No, It’s not fireworks, at least not of the terrestrial variety.
(For the benefit of those in other parts of the world, I’ll point out that today, July 4th, is Independence Day here in the U.S., a holiday usually associated with fireworks displays.)
The fireworks shown here are celestial, in an interpretation of a supernova, the explosion of a large star that has collapsed in on itself when it can no longer sustain the fusion reaction necessary to hold its current form against the crush of its own gravity, in a painting by U.K. space artist and scientific illustrator Mark A. Garlick.
Garlick has a doctorate in astrophysics, giving him the scientific background to understand the phenomena he is portraying from the inside out. He has a site devoted specifically to his space art at space-art.co.uk, and another more general portfolio site in which he has galleries of earth sciences illustrations, paleo art, science fiction illustration and additional space art.

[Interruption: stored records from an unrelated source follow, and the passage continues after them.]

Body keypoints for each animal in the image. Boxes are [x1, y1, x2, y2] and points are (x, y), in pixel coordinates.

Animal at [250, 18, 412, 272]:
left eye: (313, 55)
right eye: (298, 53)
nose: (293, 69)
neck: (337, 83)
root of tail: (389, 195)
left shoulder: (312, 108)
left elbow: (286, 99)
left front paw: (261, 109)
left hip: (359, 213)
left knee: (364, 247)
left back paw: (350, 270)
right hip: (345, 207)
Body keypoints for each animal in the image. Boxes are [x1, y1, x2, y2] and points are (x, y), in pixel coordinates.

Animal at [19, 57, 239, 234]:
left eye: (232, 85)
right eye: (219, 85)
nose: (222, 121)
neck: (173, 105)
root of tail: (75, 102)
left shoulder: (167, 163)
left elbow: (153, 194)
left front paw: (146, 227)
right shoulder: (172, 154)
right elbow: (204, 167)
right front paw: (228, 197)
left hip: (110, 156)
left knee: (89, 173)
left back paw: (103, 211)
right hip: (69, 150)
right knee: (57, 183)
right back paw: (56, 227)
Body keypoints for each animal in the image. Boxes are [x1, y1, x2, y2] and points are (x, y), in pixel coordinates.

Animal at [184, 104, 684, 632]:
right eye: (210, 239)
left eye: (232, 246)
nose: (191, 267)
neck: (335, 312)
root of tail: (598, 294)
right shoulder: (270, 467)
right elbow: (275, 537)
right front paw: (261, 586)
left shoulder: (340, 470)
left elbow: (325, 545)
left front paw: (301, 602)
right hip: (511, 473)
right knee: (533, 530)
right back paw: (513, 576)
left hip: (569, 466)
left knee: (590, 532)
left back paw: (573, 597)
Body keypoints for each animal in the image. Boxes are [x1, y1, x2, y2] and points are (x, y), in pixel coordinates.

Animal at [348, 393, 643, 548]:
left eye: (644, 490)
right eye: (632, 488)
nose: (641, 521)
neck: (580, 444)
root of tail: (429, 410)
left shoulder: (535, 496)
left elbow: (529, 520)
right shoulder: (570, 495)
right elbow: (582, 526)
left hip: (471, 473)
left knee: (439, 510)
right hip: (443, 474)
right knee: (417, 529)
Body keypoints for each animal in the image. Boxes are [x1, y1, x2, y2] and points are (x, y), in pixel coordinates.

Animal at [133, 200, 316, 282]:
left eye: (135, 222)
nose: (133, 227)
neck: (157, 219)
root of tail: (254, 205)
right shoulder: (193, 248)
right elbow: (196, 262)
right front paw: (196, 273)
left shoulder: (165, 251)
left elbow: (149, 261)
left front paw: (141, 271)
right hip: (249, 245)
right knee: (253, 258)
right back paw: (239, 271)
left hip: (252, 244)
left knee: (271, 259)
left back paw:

Garlick was working in traditional media, and some of the images are done in gouache, acrylic or pastel; but the majority of his recent work is done digitally, painted in Photoshop, sometimes with the addition of 3-D CGI in 3DS Max, Terragen or Bryce. He will also mix traditional and digital techniques.
Though he works in a variety of genres, it is his space art and earth science illustrations that I find most appealing. His bright color palette and sense of precise but lively realism give a feeling of immediacy that photography often doesn’t. Of course, one of the things space artists can do is show us views that telescopes and probes cannot. (See my post on pioneering space artist Chesley Bonestell.)
Garlck’s clients include Scientific American, Asimov’s Science Fiction, New Scientist, The Guardian, Astronomy Magazine, Sky and Telescope and others. He is also a fellow in the International Association of Astronomical Artists, an organization devoted to promoting the genre.
Garlick is also the author of five popular books on astronomy.